This function performs the cram method (simultaneous learning and evaluation) on simulation data, for which the data generation process (DGP) is known. The data generation process for X can be given directly as a function or induced by a provided dataset via row-wise bootstrapping. Results are averaged across Monte Carlo replicates for the given DGP.
Usage
cram_simulation(
X = NULL,
dgp_X = NULL,
dgp_D,
dgp_Y,
batch,
nb_simulations,
nb_simulations_truth = NULL,
sample_size,
model_type = "causal_forest",
learner_type = "ridge",
alpha = 0.05,
baseline_policy = NULL,
parallelize_batch = FALSE,
model_params = NULL,
custom_fit = NULL,
custom_predict = NULL,
propensity = NULL
)
Arguments
- X
Optional. A matrix or data frame of covariates for each sample inducing empirically the DGP for covariates.
- dgp_X
Optional. A function to generate covariate data for simulations.
- dgp_D
A vectorized function to generate binary treatment assignments for each sample.
- dgp_Y
A vectorized function to generate the outcome variable for each sample given the treatment and covariates.
- batch
Either an integer specifying the number of batches (which will be created by random sampling) or a vector of length equal to the sample size providing the batch assignment (index) for each individual in the sample.

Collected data
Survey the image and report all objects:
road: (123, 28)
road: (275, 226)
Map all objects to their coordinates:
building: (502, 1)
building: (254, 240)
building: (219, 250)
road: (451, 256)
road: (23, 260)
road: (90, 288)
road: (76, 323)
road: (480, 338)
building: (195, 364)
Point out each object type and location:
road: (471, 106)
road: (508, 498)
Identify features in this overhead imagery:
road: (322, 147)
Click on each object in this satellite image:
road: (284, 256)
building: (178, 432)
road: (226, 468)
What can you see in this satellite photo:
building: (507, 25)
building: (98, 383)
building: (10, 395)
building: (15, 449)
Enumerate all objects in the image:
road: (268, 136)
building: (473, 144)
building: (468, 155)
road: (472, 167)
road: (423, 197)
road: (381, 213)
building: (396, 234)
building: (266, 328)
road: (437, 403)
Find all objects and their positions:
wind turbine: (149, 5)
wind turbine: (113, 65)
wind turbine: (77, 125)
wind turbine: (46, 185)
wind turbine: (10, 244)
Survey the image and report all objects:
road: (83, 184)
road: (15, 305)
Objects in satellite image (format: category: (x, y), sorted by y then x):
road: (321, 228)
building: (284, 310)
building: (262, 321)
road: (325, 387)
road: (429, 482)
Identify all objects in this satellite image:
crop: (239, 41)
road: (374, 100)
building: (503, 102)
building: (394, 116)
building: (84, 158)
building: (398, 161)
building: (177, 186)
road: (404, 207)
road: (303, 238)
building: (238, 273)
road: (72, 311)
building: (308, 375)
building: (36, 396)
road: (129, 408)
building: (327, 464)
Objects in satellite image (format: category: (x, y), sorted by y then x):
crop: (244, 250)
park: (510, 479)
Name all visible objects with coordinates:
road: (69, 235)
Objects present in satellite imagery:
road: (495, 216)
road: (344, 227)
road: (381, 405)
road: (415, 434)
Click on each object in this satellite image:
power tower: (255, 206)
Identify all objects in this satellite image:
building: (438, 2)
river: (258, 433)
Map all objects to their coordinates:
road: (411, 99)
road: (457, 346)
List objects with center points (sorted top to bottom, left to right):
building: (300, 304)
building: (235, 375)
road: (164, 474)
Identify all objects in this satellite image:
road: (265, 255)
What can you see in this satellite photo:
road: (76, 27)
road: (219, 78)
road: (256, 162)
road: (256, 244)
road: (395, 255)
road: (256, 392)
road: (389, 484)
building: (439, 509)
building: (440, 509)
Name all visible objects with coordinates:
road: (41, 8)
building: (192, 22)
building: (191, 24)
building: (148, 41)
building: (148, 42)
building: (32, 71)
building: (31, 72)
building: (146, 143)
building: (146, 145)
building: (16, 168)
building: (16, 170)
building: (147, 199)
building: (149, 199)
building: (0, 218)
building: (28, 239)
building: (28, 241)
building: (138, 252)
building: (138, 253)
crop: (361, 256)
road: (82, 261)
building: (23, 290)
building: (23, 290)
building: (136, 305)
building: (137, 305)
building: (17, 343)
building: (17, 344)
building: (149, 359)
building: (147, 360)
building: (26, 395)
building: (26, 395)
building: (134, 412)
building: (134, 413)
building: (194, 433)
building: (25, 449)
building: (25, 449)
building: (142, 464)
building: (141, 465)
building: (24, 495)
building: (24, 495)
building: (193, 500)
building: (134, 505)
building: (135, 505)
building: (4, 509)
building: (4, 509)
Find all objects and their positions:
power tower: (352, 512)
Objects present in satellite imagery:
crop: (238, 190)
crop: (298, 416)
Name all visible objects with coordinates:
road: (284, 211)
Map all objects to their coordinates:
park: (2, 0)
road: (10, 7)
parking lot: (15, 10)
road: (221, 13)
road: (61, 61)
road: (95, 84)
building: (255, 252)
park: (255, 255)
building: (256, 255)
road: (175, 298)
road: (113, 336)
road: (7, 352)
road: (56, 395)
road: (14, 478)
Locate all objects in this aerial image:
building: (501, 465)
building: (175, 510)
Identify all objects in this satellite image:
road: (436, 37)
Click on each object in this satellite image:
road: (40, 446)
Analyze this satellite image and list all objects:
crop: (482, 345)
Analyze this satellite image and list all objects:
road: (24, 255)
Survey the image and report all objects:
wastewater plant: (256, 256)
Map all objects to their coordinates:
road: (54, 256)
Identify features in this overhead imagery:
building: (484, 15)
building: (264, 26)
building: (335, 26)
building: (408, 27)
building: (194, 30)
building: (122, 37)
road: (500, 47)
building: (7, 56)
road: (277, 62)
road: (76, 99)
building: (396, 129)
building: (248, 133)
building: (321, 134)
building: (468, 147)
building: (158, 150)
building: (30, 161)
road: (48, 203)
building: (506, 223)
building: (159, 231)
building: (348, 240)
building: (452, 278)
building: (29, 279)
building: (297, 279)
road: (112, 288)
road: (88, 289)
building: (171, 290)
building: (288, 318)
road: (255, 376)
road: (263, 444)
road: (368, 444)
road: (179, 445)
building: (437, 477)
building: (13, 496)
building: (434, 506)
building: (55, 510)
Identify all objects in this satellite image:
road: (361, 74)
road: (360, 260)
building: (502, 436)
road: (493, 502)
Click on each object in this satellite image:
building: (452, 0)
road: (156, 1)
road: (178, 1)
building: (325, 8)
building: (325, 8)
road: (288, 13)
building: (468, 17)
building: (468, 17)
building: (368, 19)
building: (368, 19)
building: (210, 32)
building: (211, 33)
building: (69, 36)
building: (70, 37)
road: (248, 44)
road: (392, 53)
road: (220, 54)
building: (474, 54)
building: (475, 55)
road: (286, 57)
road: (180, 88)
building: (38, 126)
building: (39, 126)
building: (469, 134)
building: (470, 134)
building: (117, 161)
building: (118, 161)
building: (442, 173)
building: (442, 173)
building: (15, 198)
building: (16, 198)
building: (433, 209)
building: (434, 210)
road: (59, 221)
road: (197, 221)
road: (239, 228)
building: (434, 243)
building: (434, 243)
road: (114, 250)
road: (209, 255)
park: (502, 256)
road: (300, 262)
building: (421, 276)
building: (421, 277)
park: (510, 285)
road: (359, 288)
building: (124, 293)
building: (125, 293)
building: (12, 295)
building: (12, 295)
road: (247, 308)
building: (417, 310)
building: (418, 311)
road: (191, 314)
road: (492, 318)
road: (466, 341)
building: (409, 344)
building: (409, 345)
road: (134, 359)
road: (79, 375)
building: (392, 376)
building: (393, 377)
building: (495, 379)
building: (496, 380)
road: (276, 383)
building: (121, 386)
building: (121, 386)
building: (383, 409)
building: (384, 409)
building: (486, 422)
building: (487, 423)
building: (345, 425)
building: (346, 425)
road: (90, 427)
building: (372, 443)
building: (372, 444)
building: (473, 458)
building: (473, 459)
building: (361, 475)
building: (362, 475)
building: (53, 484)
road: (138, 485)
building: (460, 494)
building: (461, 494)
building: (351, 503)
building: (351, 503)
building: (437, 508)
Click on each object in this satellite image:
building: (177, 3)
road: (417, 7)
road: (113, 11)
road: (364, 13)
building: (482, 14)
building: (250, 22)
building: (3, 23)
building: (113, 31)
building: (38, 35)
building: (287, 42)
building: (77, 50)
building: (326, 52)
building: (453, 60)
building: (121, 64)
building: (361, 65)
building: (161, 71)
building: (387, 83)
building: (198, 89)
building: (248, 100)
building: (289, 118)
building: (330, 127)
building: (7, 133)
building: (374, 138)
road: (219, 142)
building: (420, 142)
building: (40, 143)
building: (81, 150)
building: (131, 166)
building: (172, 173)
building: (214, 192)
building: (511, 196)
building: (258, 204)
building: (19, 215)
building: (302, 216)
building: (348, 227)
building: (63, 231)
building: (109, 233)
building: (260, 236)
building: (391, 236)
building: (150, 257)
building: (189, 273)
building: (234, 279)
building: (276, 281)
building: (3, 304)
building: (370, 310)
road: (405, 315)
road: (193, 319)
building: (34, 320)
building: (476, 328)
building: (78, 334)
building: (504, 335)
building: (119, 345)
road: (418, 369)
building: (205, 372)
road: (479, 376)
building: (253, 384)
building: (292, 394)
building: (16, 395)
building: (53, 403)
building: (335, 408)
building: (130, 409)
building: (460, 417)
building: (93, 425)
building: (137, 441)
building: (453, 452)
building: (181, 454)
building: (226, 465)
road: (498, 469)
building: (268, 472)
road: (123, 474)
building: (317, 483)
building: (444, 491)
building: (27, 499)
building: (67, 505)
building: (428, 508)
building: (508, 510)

Instructions:
1. From the cram_simulation documentation, copy the passage starting at "This function performs" and ending at "the given DGP.".
2. Answer these questions from the cram_simulation documentation:
(a) What is the default value of model_type?
(b) What does dgp_D generate for each sample?
(c) Across what are the results averaged?

Exercise solutions:
1.
This function performs the cram method (simultaneous learning and evaluation) on simulation data, for which the data generation process (DGP) is known. The data generation process for X can be given directly as a function or induced by a provided dataset via row-wise bootstrapping. Results are averaged across Monte Carlo replicates for the given DGP.

2.
(a) "causal_forest"
(b) Binary treatment assignments
(c) Monte Carlo replicates for the given DGP